Place the disk between pieces of parchment paper and roll ¼ inch thick. Keeping the dough between paper, slide it onto a baking sheet and freeze for at least 1 hour.

Getting ready to bake: Center a rack in the oven and preheat it to

350 degrees F. Line a baking sheet with parchment paper or a silicone baking mat. Have a 1¼-inch-diameter cookie cutter at hand.

Peel away the parchment paper from both sides of the dough and return it to one sheet. Cut out as many cookies as you can and place them on the lined baking sheet, leaving at least an inch between them. (If the dough gets soft as you’re cutting, stop and put it and the already cut cookies in the freezer to firm briefly.) Gather the scraps together, flatten them into a disk, re-roll ¼ inch thick and freeze.

Bake for 15 to 17 minutes, or until the cookies are browned on the bottom, lightly golden and firm to the touch on top. As the cookies bake, you’ll see butter bubbling around the tops and edges — it will settle into the cookies as they

cool. Transfer the baking sheet to a rack and allow the cookies to rest for at least 5 minutes before serving, or let them cool completely.

Cut and bake the scraps, making sure the baking sheet is cool.

Playing Around:

I usually use freshly ground white Penja pepper (from Cameroon), which is fairly mild, but you might want to try Sarawak white peppercorns (from Borneo), which have more kick, piment d’Espelette (ground red pepper from the Pays Basque region in southwestern France), a sweeter red pepper like Turkish Aleppo or Urfa Biber, or chili powder. Or go for a spice like ground cumin, just go light. Instead of the chives or scallions, try minced fresh parsley or parsley and cilantro, fresh thyme leaves (rub them between your fingers to bring out their flavor) or chopped fresh lemon verbena — all so nice with goat cheese.

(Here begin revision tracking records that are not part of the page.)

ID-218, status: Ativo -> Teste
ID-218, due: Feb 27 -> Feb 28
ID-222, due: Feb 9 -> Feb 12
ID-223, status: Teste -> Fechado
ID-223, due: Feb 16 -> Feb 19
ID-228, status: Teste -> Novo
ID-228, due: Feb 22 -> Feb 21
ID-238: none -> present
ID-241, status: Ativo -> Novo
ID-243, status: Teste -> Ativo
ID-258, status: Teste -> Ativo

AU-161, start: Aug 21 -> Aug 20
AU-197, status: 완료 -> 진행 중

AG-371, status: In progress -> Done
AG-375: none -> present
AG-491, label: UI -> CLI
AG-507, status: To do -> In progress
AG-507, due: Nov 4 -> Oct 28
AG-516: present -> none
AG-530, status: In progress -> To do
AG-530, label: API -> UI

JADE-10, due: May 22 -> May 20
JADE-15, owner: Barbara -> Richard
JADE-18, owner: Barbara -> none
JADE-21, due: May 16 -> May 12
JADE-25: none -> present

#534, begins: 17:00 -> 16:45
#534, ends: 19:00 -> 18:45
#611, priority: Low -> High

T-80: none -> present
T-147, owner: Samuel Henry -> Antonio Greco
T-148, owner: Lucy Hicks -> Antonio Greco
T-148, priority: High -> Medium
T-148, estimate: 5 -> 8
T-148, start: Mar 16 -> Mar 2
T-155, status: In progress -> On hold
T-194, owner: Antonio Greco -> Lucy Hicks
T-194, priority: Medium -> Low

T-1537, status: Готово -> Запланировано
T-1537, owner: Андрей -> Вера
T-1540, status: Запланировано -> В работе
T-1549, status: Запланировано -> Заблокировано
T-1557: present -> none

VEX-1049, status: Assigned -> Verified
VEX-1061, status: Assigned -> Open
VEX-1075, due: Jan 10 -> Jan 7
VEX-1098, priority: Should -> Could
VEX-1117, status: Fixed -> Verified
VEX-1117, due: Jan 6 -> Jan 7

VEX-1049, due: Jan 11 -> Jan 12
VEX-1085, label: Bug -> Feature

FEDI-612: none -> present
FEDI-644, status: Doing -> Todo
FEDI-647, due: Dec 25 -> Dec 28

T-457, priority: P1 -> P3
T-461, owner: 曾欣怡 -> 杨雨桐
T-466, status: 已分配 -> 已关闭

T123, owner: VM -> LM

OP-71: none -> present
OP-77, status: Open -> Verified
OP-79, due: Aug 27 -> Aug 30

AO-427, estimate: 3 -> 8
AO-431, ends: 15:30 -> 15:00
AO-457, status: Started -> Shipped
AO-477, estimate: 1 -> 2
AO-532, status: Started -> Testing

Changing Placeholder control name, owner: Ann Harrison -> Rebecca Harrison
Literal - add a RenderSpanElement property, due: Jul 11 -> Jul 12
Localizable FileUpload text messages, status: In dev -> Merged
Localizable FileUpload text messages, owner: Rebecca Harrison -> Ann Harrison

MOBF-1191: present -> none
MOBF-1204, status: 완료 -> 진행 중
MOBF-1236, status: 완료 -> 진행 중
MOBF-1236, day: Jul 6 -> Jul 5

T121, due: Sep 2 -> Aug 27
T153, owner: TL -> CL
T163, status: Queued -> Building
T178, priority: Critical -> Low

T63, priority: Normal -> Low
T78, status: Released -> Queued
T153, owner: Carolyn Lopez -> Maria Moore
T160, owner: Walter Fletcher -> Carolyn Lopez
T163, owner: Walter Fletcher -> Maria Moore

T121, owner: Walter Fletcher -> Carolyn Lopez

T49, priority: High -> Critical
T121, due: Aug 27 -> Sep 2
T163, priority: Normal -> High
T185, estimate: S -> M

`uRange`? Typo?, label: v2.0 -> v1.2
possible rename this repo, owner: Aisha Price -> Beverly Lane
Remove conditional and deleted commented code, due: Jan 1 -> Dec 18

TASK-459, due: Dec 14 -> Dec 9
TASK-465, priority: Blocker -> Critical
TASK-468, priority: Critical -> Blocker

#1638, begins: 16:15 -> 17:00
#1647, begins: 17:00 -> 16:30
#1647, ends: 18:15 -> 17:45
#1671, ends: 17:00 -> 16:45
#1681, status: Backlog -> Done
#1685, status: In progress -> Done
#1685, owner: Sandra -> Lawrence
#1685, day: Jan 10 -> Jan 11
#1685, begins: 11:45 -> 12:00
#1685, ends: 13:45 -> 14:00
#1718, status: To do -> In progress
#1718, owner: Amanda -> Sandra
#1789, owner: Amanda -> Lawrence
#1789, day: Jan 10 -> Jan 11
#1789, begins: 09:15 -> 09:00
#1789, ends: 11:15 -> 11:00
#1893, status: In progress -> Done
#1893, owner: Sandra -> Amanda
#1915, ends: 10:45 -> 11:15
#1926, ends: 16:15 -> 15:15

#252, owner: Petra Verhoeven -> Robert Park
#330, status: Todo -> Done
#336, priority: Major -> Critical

These cookies lend themselves to being made into baby bites. Use a ¾-inch- diameter cookie cutter and bake them for just 12 to 13 minutes. You’ll get more than 100 cookies, a boon for cocktail parties.

Storing:

The rolled-out dough can be wrapped airtight and frozen for up to 2 months; cut and bake the cookies directly from the freezer. The baked cookies are best served within hours. If you keep them overnight, warm them in a 350-degree-F oven for a few minutes before serving.